• _DATA FOR THE TASK_:
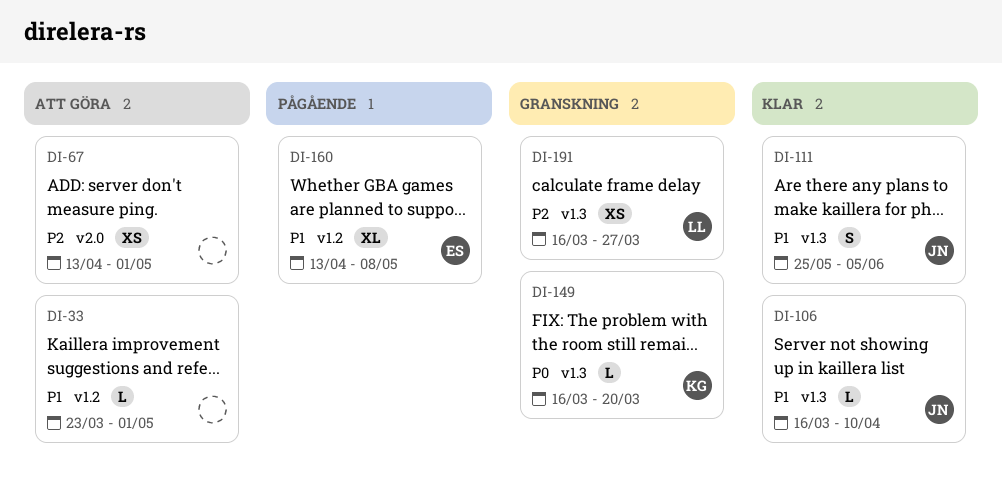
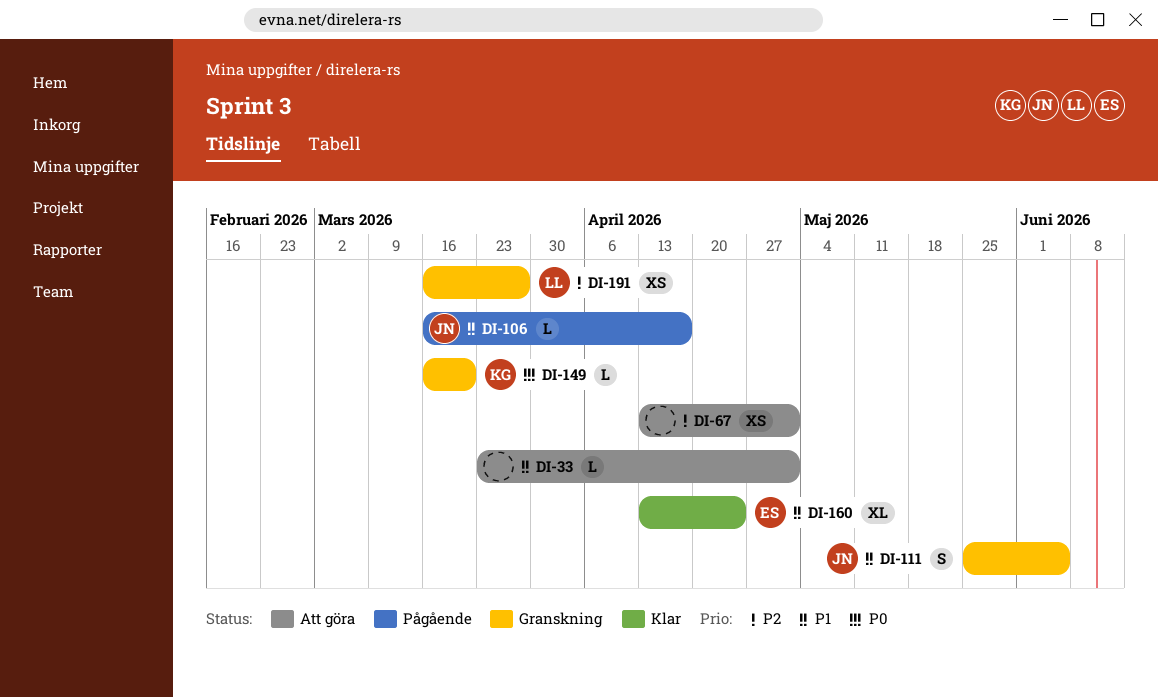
DI-106, status: Klar -> Pågående
DI-106, due: Apr 10 -> Apr 17
DI-111, status: Klar -> Granskning
DI-160, status: Pågående -> Klar
DI-160, due: May 8 -> Apr 24

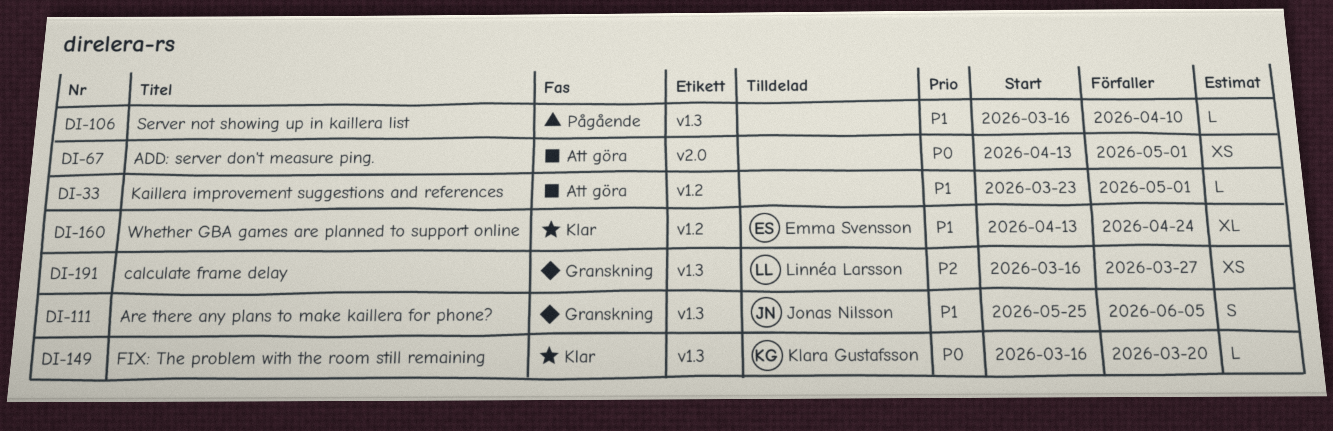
DI-67, priority: P2 -> P0
DI-106, owner: Jonas Nilsson -> none
DI-106, due: Apr 17 -> Apr 10
DI-149, status: Granskning -> Klar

• _WHAT IS EXPECTED_: List every line above that holds the word "Klar".

• _SOLVED PROBLEM_:
DI-106, status: Klar -> Pågående
DI-111, status: Klar -> Granskning
DI-160, status: Pågående -> Klar
DI-149, status: Granskning -> Klar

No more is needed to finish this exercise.